7 Quando se confronta a empresa de legislar a eutanásia, parece estar vedado o caminho do meio: na prática, a escolha é entre uma de duas resoluções contrárias. Ou se proíbe, sem excepção, a eutanásia, construindo respostas sociais alternativas ao problema do sofrimento crónico ou terminal; ou se admite a eutanásia, cercando-a de restrições ilusórias, efémeras, reconhecendo a sua impotência para obstar à difusão da prática. Ou nada – ou, no fim, tudo.
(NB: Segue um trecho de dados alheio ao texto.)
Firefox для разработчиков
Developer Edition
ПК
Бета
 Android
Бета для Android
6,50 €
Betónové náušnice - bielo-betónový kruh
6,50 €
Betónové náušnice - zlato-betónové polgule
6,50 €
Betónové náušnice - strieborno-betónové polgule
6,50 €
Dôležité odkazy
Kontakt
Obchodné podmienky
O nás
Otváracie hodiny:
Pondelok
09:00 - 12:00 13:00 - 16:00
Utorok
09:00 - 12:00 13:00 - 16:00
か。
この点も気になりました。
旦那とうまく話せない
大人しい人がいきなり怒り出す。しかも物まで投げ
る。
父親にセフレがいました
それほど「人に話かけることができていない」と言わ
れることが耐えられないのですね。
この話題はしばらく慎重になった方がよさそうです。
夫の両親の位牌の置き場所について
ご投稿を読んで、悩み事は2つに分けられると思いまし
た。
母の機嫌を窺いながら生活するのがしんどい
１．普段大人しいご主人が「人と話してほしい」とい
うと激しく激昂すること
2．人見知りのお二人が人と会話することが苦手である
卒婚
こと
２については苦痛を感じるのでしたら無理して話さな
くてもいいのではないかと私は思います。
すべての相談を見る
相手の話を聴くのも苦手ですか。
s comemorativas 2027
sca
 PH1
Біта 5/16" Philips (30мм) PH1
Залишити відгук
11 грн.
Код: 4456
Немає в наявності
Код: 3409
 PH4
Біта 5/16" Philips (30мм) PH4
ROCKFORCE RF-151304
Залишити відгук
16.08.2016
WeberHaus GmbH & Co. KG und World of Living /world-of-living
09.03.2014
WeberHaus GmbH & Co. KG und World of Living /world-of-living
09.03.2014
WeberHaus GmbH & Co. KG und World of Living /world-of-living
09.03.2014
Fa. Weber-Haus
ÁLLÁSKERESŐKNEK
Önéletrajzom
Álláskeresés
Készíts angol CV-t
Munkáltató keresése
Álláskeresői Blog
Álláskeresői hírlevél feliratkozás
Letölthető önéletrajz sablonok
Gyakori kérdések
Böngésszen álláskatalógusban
A eutanásia, pois, mostra-se ilegislável, se atendermos aos termos em que o legislador definiu o seu projecto: porque o propalado equilíbrio entre os conceitos de previsão indeterminados e a garantia de um regime estrito e excepcional é inexequível. Não tem de se encontrar, nesta circunstância, ocasião de espanto: embora a lei mereça na nossa era um culto idolátrico, e frua da fama de uma plasticidade omnímoda, que toma todas as questões por legisláveis e justifica a submissão aos parlamentos de todos os espaços antes abandonados à liberdade, a lei é tão só um instrumento, com uma natureza própria e os inerentes limites.
Bom é, pois, que se cuide do que há de radical na escolha feita no presente: e a escolha, que recaiu antes entre reprovar ou aprovar a lei, é agora, para quem goza da oportunidade, entre mantê-la ou revogá-la.